I have a custom form:

class ExtendedPaperForm(FlaskForm):
    title = StringField()
    abstract = TextAreaField()
    doi = StringField()
    pubmed_id = StringField()
    link = StringField()
    journals = QuerySelectMultipleField(
        query_factory=_get_model(Journal),
        allow_blank=False,
    )
    issue = StringField()
    volume = StringField()
    pages = StringField()
    publication_date = DateField(format='%Y-%m-%d')
    authors = QuerySelectMultipleField(
        query_factory=_get_model(Author),
        allow_blank=False,
    )
    keywords = QuerySelectMultipleField(
        query_factory=_get_model(Keyword),
        allow_blank=True,
    )
    chapters_printed = QuerySelectMultipleField(
        query_factory=_get_model(Chapter),
        allow_blank=True,
        label="Chapters (Printed)",
    )
    chapters = QuerySelectMultipleField(
        query_factory=_get_model(Chapter),
        allow_blank=True,
        label="Chapters (All)",
    )

with the custom query factory:

def _get_model(model, order=None):
    if order:
        return lambda: db.session.query(model).order_by(order)
    return lambda: db.session.query(model)

This all works very well, with the exception that it is very slow. From the time that the user clicks the "Create" button to the time that the servers returns a response is, on average, around ~1.1 minutes. That's too long :/.
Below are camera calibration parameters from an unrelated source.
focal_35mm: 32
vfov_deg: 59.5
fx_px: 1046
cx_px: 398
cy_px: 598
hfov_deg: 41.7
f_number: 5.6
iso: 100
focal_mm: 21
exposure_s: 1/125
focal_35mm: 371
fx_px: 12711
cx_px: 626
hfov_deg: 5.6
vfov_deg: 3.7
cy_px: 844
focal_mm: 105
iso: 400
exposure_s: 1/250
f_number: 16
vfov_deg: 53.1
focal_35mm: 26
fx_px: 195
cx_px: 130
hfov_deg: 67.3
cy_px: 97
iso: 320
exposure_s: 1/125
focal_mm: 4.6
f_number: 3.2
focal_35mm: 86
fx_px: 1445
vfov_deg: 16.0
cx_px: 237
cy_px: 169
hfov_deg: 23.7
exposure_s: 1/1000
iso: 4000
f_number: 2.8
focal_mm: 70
So, I think my options are:

1) Write a better query factory function

2) Memoize the query factories for each field of the form

3) Some combination of the two

I don't know how to do any of these options. How would one even write a better query factory here. I am pretty sure that there isn't much to do on this end, since I need every option to be available for each field. I have used Flask-Cache before on a simpler project, but don't know how to apply this knowledge here.
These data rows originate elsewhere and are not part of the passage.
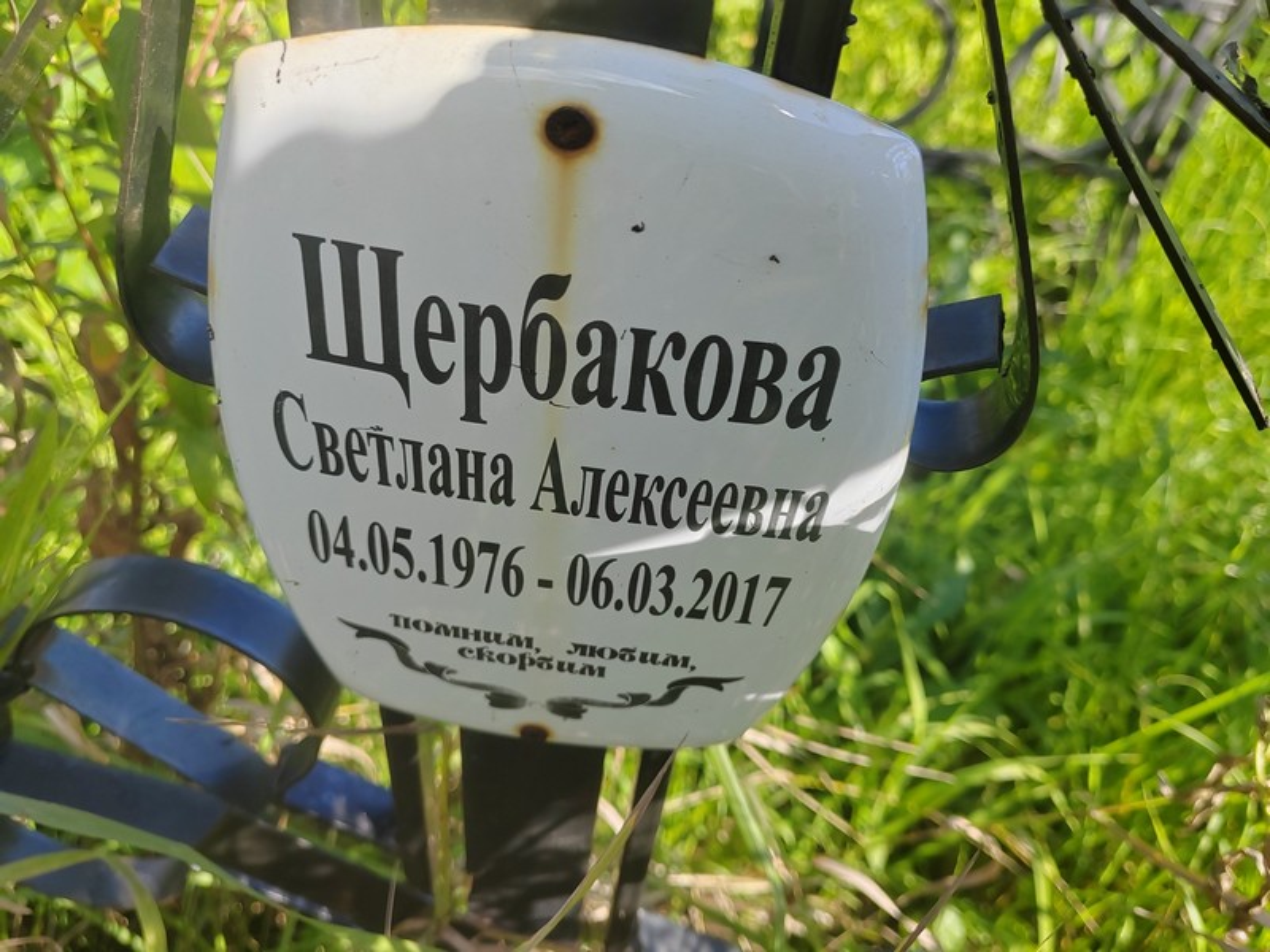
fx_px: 991
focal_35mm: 27
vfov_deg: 51.4
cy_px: 476
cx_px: 635
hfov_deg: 65.3
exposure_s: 1/460
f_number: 1.9
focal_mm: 5.52
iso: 100
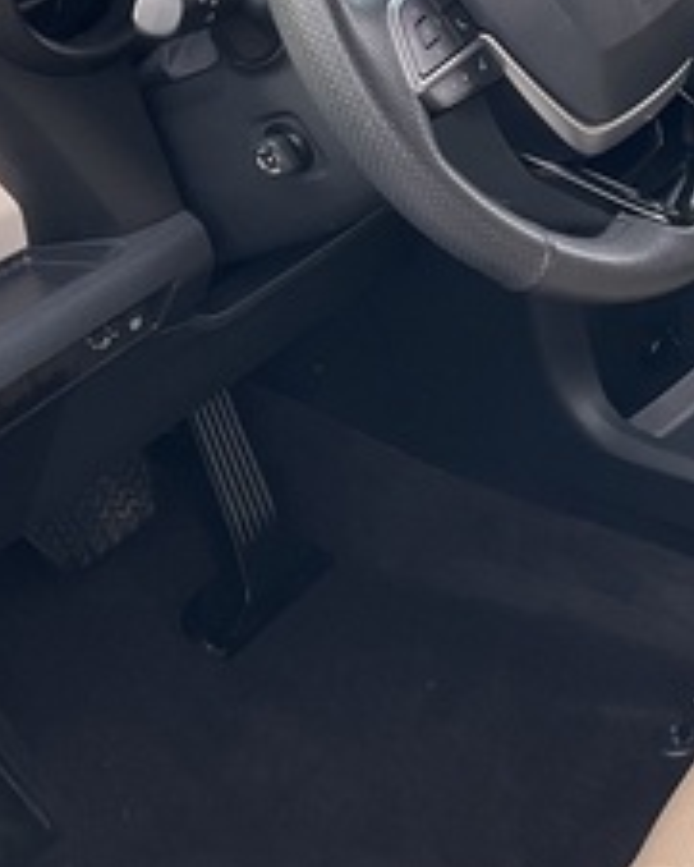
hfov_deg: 18.5
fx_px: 2053
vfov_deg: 23.4
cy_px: 153
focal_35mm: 80
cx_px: 759
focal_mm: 3
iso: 32
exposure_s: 1/122
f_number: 1.8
I imagine that I could simply memoize the query functions -- but I don't know where in my model view I would clear the cached values and rebuild them -- how often -- why -- etc.

I don't have the strongest web programming vocabulary, so using references and documentation is proving frustrating. Could someone please provide some guidance on how to improve this process? Or like, maybe just the right place to look for inspiration in the flask-admin source code?

P.S

If you have a general guide for scaling and optimizing a flask app that you think would help, please share in comments. Thanks.


Solution

  • No help here, and yes, sorry that this post was so vague.

    Here are some things that I did that reduced the average client response time from 95,000 ms to the expected / acceptable ~100 ms:

    • Integrated Caching queries

    • Eliminated joins (used dynamic loading of related objects where possible)

    • Cached query factories and update them on model change

    The Flask-DebugToolbar extension is great! You should use it.